What with my attending a taping here in
Athens of a popular Public Radio International
program called “Mountain Stage” and my receiving
information about the airdate for the upcoming
two-part BBC2 program
on Charlie, everything pointed to “RADIO”
for this month’s newsletter. In fact, there
is so much to say about this topic that
I’m going to follow in the BBC’s footsteps
and make this a two-parter as well. Charlie’s
relationship with radio as a medium has
been little discussed, so it was exciting
for me to discover that he was a sort of
pioneer in using this medium as a means
to market his work. As Dr. Connie Kuriyama
mentioned this summer in her paper at the
Chaplin conference, Charlie’s relationship
to the word as a unit and to the spoken
word in particular truly deserves some reconsideration.

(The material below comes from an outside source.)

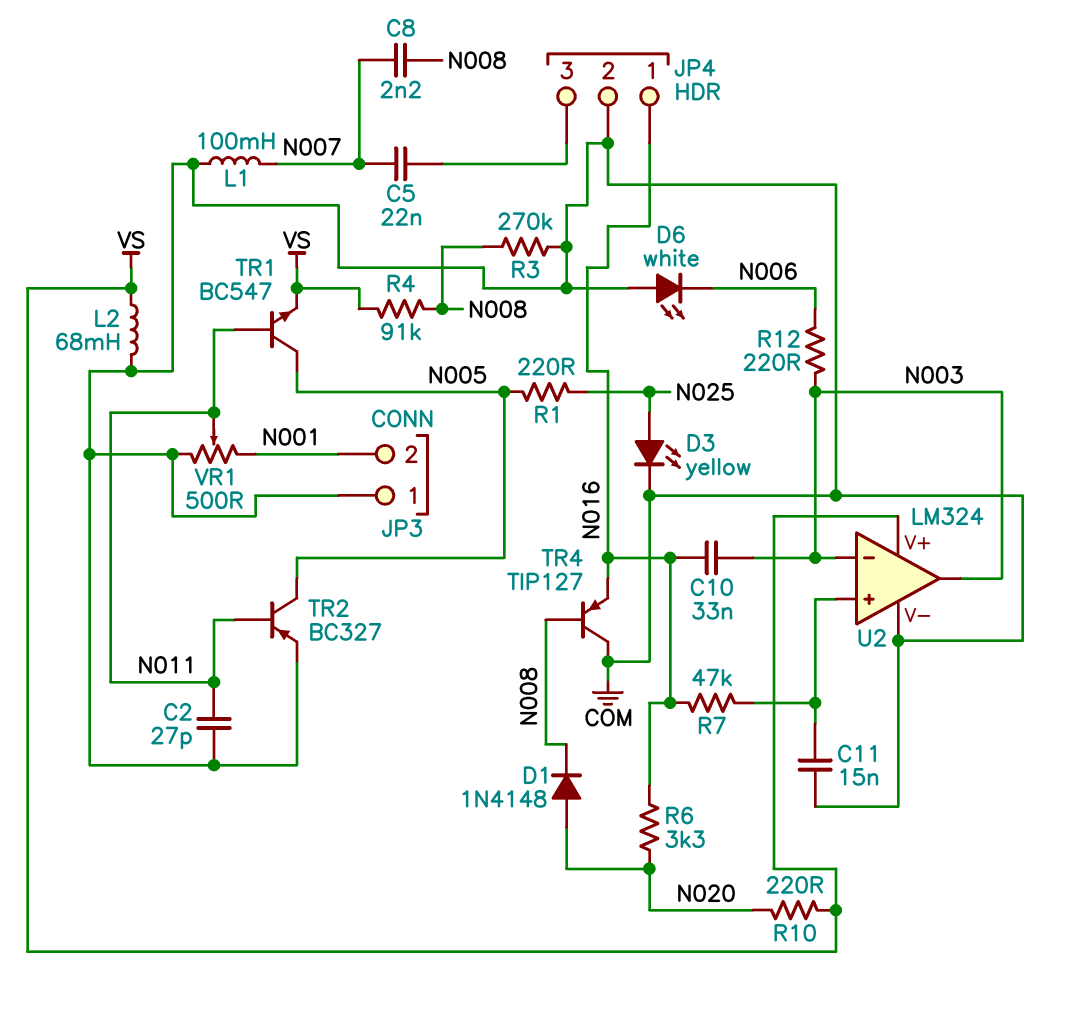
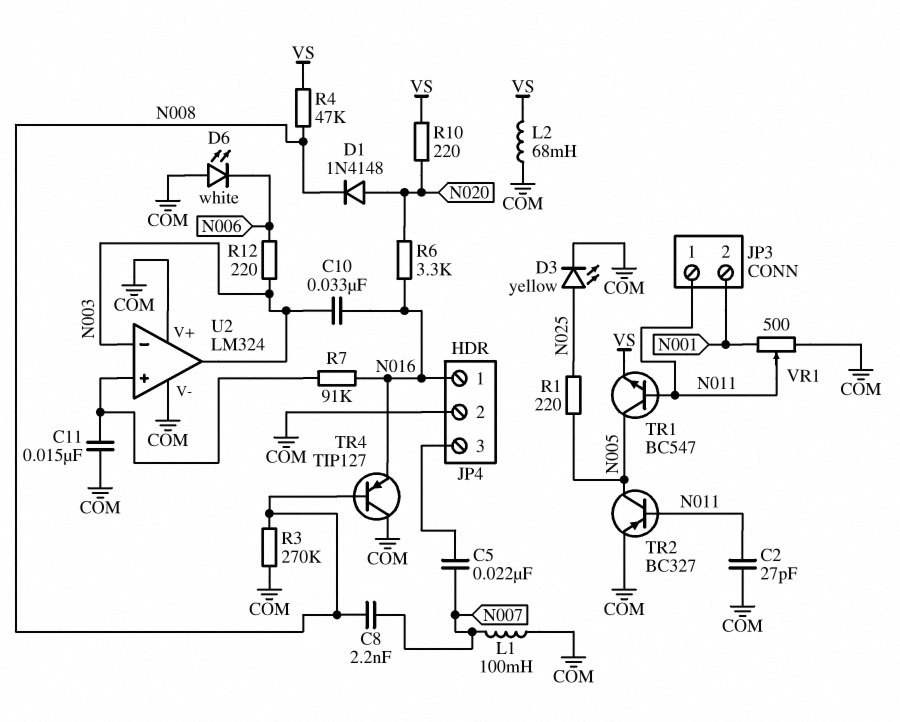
JP3 pin 1: COM -> N011
R4: 91k (N008, VS) -> 47k (N008, VS)
R7: 47k (N016, U2/in+) -> 91k (N016, U2/in+)
U2 pin V+: VS -> COM

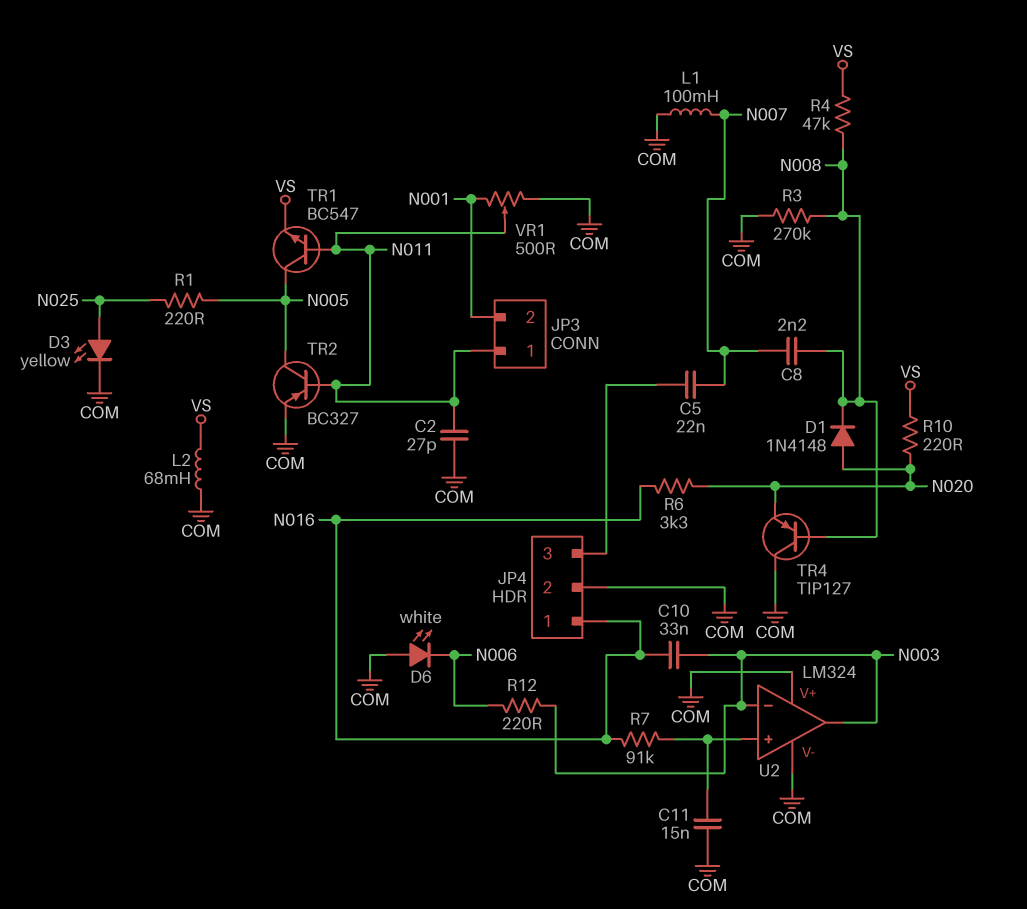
TR4: PNP TIP127 (B N008, C COM, E N016) -> PNP TIP127 (B N008, C COM, E N020)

He may have made the transition to sound
film slowly and even reluctantly, but he
was using radio to his advantages as early
as 1923, just three years after the first
ever radio program at Station KDKA in Pittsburgh
on November 2, 1920 and the same year (1923)
in which radio was first considered a stabilized
(established) medium (“Radio Bells to Welcome
the New Year,” New York Times,
30 Dec. 1923).
Listed
as “Talk by Charlie Chaplin” on the schedule
for Newark, New Jersey’s Station WOR,
Charlie took advantage of his trip east
for the premiere of A Woman of Paris
to try out the airwaves. The talk was
to last a half hour, beginning at 9:00
PM on October 3rd. The Radio Digest
Illustrated gave the program front
page coverage in its October 27th issue
with the headline “Charlie Chaplin ‘Acts’:
Comedy King Afraid When First on Air.”
The article relates that Charlie was “visibly
agitated as he made ready” that night
in the studio. “ ‘This is quite an ordeal,
you know,’” said Charlie to the station
director, J. M. Barnett. “ ‘You have to
use your imagination so much. . . You
can face the camera, knowing that if you
make a mistake, if you slip up, you can
try again; you can make over the picture.

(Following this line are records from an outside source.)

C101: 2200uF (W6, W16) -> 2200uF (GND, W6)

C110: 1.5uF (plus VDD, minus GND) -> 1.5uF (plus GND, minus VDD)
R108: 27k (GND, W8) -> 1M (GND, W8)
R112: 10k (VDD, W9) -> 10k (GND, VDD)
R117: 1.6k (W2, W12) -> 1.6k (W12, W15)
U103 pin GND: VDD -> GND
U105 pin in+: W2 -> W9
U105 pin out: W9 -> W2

But think of all the thousands of people
out there in the world hanging onto every
word I say.’ Charlie mopped his brow and
grimaced in the way that has thrown millions
into uproarious laughter. ‘I don’t know
what to say; I haven’t prepared a speech,’
he said pitiably.” However, soon it was
time for newspaper man Alfred J. McCosker
to introduce Charlie to his waiting audience.